Taking their cue from Milan, the Venetians then declared independence from Austria as the ‘Republic of San Marco.’
The Austrian Empire was tumbling down. It really ought to have collapsed there and then.
Seeing the north of Italy fighting for its freedom, Charles Albert, the constitutional monarch of Piedmont-Sardinia, declared war on Austria.
It was now, officially, an Italian War of Independence.
All Italians seemed to be uniting for the struggle. Troops were sent north by the Pope and Naples to help fight the Austrians. And famous republican radicals like Giuseppe Garibaldi and Giuseppe Mazzini came home to fight.
Over the summer of 1848, the various Italian armies and volunteers had the Austrians on the back foot.

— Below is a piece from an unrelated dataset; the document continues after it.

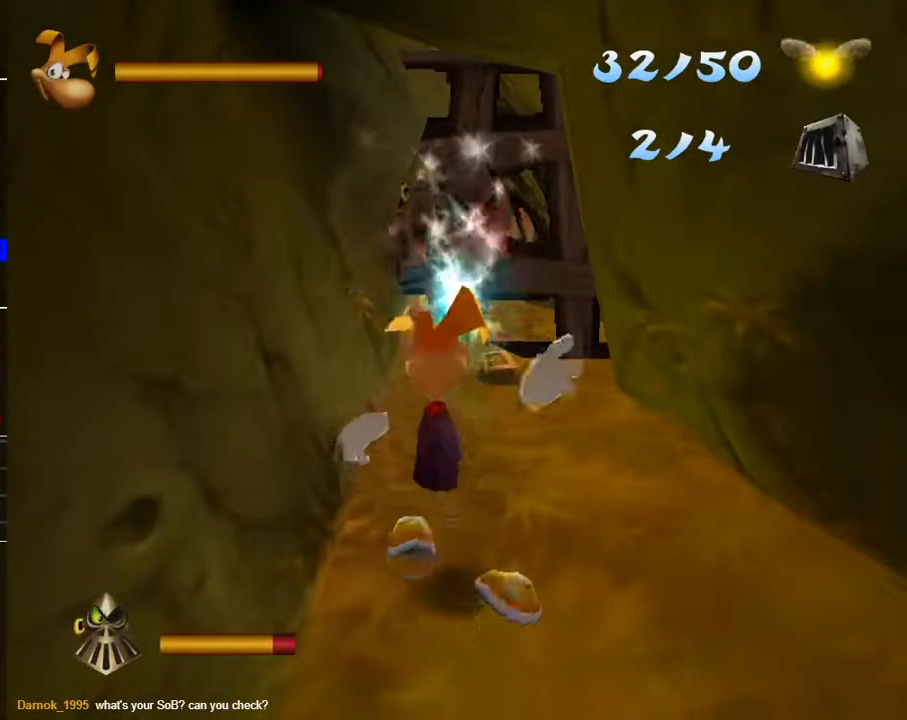
{"buttons": ["B", "R2"], "left_stick": "up", "right_stick": "center", "events": [[17, "left_stick", "down"], [183, "B", "up"], [267, "B", "down"], [317, "left_stick", "up"], [350, "B", "up"], [417, "B", "down"]]}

But it wasn’t to last. The Pope soon abandoned the war, not wanting to antagonise Catholic Austria. As did the King of the Two Sicilies, who’d never been enthusiastic about constitutional rule anyway.
With the rebellions elsewhere in the Austrian Empire under control, reinforcements were sent to Italy, and gradually retook the region.
Venice and Milan eventually fell in the summer of 1849. And Piedmont-Sardinia surrendered.
The British Historian GM Trevelyan called 1848 the ‘turning point at which modern history failed to turn.’
The new French Republic was overthrown by Napoleon’s nephew. Hungary was reconquered by Austria and Russia.
And in Italy, the First War of Independence, for all of its radical heroics, was lost.
But the toil and sacrifice was not forgotten. Divided as they were, the Italian peoples had enjoyed a taste of freedom.
The Austrian empire in Italy, and the other absolute monarchs too, were living on borrowed time.